Schlesinger would not quite concur in this estimate, and in fact goes to considerable lengths to outline the ideological antecedents of much New Deal legislation. Nevertheless, the argumentation so carefully reported in the volume's chapters on agricultural, industrial, financial, conservation, labor and relief policies seems very much spur-of-the-moment philosophy. Schlesinger does manage to create one plausible clash of ideologies in explaining the New Deal: "The Tennessee Valley Authority ... became another battlefield in the struggle which divided the early New Deal--the struggle between the social planners, who thought in terms of an organic economy and a managed society; and the neo-Brandeisians, who thought in terms of the decentralization of decision and the revitalization of choice."

But this distinction is not a consistent one, or if it is, the author fails to maintain it as such. Far more often the decisions of 1933 and 1934 appear in the context of the welter of intriguing personalities who fought for them. Schlesinger is at his best in recreating these personalities; he is not at his best in presenting the economic thoughts which may have driven them.

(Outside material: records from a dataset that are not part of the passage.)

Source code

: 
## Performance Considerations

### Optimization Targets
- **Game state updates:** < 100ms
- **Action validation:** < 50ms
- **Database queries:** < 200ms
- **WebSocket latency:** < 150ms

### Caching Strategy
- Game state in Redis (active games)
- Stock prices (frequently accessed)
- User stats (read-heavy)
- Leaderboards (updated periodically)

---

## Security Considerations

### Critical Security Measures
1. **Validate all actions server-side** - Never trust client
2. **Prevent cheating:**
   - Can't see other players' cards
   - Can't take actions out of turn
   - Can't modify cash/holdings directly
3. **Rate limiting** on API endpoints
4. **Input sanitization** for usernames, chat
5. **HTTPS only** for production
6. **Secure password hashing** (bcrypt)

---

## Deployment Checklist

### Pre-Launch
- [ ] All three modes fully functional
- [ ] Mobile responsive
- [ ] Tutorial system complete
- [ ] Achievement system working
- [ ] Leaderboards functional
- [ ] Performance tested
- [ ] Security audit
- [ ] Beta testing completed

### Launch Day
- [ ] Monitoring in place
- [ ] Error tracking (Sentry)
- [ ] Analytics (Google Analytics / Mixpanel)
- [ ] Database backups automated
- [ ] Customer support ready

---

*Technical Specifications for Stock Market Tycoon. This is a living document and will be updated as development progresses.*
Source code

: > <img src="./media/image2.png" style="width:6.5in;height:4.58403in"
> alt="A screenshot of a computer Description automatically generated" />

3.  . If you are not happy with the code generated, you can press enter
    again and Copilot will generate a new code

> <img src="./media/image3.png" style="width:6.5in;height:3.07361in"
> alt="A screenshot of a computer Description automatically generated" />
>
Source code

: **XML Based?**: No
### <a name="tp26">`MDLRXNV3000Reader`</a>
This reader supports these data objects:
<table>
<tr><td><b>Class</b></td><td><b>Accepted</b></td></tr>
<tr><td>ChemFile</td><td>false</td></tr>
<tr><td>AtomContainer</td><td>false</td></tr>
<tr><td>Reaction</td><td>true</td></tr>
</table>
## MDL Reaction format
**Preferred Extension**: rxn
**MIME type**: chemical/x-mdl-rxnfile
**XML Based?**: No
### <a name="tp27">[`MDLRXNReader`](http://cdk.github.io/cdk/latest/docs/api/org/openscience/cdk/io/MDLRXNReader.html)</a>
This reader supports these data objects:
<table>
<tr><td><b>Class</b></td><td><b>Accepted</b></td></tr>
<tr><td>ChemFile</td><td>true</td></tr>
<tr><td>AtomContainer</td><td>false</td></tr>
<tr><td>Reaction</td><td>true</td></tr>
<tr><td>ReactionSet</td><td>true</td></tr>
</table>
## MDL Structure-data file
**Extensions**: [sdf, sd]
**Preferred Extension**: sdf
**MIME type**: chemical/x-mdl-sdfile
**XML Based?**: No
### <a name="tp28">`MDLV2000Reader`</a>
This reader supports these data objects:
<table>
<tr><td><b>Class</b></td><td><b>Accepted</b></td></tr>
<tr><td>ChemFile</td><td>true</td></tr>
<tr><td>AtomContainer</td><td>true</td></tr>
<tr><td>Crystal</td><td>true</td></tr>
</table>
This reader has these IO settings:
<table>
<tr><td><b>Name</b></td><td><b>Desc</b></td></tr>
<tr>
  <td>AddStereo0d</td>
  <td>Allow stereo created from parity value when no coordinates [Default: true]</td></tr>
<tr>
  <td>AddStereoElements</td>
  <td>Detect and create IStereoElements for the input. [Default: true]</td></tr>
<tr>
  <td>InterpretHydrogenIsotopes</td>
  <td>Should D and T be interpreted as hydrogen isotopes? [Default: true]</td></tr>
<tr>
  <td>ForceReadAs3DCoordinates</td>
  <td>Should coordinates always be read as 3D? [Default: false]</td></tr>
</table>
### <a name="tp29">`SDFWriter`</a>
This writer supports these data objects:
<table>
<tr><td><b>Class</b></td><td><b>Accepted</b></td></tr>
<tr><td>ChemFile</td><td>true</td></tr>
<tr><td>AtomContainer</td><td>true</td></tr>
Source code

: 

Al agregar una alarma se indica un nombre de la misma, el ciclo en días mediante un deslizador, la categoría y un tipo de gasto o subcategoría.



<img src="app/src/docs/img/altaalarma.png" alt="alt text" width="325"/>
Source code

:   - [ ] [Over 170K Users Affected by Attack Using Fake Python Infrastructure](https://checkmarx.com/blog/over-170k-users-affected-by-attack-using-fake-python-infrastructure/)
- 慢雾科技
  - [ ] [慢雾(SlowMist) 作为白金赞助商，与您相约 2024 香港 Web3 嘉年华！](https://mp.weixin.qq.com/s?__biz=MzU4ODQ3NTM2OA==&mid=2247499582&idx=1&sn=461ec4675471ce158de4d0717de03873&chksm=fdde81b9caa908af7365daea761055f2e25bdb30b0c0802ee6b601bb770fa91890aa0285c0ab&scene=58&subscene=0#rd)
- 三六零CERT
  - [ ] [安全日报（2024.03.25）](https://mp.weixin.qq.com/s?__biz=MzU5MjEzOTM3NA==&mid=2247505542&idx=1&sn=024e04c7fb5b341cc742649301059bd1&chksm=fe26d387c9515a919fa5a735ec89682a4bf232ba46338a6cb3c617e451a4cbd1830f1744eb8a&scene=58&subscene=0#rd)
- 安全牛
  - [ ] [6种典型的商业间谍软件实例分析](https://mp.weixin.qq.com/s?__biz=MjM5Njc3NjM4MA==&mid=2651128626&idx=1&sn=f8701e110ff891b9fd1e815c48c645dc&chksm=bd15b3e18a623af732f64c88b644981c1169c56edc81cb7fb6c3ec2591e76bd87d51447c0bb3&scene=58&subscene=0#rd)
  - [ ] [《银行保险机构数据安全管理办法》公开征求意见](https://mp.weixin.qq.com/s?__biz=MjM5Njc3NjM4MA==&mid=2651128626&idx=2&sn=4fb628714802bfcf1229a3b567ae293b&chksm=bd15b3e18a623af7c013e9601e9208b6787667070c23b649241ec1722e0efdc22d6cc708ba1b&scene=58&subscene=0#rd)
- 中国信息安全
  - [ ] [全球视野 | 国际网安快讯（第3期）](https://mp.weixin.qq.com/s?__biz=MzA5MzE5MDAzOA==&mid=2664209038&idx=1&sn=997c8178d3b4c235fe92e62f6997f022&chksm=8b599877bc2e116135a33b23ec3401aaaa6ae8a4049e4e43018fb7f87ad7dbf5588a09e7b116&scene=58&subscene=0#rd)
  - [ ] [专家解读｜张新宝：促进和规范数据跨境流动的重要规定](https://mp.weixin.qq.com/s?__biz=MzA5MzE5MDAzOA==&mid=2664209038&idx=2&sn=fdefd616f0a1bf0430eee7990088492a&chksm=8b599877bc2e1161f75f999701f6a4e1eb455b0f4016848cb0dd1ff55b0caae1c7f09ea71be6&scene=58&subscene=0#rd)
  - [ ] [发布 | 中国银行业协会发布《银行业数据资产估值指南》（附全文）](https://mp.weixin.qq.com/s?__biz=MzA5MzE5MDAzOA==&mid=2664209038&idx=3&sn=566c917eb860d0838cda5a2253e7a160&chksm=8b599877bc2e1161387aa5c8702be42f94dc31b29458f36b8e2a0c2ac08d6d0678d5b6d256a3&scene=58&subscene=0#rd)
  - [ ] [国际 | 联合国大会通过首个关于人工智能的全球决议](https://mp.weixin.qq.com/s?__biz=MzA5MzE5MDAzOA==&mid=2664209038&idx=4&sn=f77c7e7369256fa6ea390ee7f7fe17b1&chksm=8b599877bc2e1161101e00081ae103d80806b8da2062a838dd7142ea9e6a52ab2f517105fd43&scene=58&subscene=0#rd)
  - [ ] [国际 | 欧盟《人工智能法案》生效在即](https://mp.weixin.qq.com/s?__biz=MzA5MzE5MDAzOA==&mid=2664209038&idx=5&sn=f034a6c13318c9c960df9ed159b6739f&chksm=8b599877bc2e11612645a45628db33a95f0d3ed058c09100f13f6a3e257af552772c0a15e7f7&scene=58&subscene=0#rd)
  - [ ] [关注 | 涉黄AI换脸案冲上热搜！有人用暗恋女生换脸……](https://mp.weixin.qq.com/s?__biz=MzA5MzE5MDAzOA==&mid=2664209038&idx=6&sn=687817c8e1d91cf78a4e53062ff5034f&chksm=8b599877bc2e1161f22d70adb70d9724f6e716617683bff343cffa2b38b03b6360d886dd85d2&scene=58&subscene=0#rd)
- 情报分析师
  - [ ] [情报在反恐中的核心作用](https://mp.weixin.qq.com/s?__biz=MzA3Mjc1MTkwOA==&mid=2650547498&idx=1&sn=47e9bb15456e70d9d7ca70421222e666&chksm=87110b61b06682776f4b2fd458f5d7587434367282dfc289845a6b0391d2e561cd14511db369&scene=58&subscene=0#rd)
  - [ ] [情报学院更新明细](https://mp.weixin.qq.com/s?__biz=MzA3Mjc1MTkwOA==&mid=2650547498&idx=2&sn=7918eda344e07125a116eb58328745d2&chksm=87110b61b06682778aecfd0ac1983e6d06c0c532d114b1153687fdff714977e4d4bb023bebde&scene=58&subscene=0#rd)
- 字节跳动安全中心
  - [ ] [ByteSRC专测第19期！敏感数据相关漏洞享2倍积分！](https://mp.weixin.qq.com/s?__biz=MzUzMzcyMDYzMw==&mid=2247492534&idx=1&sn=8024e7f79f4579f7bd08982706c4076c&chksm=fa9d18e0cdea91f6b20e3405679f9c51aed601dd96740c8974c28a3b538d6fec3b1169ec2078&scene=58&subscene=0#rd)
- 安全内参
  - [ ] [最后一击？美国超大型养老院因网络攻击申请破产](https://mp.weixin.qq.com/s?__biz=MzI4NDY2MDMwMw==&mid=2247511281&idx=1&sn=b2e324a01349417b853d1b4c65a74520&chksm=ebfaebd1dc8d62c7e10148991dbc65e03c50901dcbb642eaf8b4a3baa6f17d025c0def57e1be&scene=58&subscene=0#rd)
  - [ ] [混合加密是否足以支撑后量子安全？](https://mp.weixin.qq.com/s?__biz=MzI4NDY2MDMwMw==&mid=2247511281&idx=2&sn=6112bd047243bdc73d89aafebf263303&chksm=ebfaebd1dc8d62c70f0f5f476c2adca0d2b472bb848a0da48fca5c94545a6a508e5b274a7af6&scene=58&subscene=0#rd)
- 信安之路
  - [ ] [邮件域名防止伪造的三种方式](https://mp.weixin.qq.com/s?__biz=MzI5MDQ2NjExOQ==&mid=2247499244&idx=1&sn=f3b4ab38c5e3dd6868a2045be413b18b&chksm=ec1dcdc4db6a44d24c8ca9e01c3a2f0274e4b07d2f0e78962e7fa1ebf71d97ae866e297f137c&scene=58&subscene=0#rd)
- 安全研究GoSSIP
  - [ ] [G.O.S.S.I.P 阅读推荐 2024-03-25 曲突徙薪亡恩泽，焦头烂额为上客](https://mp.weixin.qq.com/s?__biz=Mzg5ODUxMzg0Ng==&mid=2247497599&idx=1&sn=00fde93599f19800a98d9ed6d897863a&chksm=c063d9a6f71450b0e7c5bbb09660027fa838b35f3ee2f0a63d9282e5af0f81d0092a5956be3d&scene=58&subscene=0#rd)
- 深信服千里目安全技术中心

And it was people--a strange breed of people--who made the New Deal a phase with vast and conflicting connotations in the mind and history of America. On the Right there were people like Richard Whitney of the Stock Exchange, more recently of Sing Sing; like Lewis Douglas, in 1952 an Eisenhower Republican; J. P. Morgan, Jr.; Raymond Moley who can now be found on the inside back page of Newsweek; an early anti-communist of the Dies-McCarthy school named William A. Wirt; plus Father Coughlin, Col. Lindbergh, Bernard Baruch, and a host of others. On the Left there were Harry Hopkins, Jesse Jones, Leon Henderson, Ben Cohen, Tommy Corcoran, Henry Wallace, and John L. Lewis. These are the people whom Schlesinger brings back from the sidelines of history into the prominence they deserve. And above them all, generally somewhere in the middle of their ideological and personal rampages is the central character of Schlesinger's gripping story, the President.

The most important part of the story--viewed twenty-five years later with the subjectivity which the author cannot claim to have suppressed--is that it is over. The contrast between the days of Roosevelt and the days of Eisenhower is striking and saddening. Schlesinger has performed a considerable service in recording the old ways of response to crises before the life has completely gone out of them. But the undergraduate of the 1950's cannot help feeling in reading this volume that he has missed one of the most fascinating and vital periods of American politics. Worse, he can see no guarantee that it can be revived.